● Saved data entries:
%%

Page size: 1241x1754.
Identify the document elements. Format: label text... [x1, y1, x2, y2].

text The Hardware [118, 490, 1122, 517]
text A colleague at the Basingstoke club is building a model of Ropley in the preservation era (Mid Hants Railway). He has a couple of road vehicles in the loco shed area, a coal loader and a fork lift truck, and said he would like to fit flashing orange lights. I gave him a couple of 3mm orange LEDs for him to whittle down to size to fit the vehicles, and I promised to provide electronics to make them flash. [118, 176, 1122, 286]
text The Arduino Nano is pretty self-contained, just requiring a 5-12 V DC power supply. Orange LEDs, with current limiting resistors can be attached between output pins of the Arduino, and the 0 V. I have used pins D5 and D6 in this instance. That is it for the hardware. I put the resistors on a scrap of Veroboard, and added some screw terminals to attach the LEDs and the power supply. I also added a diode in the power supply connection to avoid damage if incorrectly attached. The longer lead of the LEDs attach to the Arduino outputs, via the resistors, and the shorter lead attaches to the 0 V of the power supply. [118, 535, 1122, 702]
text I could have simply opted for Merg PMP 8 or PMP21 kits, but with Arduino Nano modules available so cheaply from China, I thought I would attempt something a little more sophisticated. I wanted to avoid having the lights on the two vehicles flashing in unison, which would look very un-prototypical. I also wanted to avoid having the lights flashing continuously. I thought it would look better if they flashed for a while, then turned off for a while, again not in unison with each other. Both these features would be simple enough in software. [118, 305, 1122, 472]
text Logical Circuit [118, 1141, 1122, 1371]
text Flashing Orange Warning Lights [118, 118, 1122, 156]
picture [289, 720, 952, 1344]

%%

Reproduce these lines word for word.

● Written response:
Page size: 1241x1754.
Identify the document elements. Format: label text... [x1, y1, x2, y2].

text The Hardware [118, 490, 1122, 517]
text A colleague at the Basingstoke club is building a model of Ropley in the preservation era (Mid Hants Railway). He has a couple of road vehicles in the loco shed area, a coal loader and a fork lift truck, and said he would like to fit flashing orange lights. I gave him a couple of 3mm orange LEDs for him to whittle down to size to fit the vehicles, and I promised to provide electronics to make them flash. [118, 176, 1122, 286]
text The Arduino Nano is pretty self-contained, just requiring a 5-12 V DC power supply. Orange LEDs, with current limiting resistors can be attached between output pins of the Arduino, and the 0 V. I have used pins D5 and D6 in this instance. That is it for the hardware. I put the resistors on a scrap of Veroboard, and added some screw terminals to attach the LEDs and the power supply. I also added a diode in the power supply connection to avoid damage if incorrectly attached. The longer lead of the LEDs attach to the Arduino outputs, via the resistors, and the shorter lead attaches to the 0 V of the power supply. [118, 535, 1122, 702]
text I could have simply opted for Merg PMP 8 or PMP21 kits, but with Arduino Nano modules available so cheaply from China, I thought I would attempt something a little more sophisticated. I wanted to avoid having the lights on the two vehicles flashing in unison, which would look very un-prototypical. I also wanted to avoid having the lights flashing continuously. I thought it would look better if they flashed for a while, then turned off for a while, again not in unison with each other. Both these features would be simple enough in software. [118, 305, 1122, 472]
text Logical Circuit [118, 1141, 1122, 1371]
text Flashing Orange Warning Lights [118, 118, 1122, 156]
picture [289, 720, 952, 1344]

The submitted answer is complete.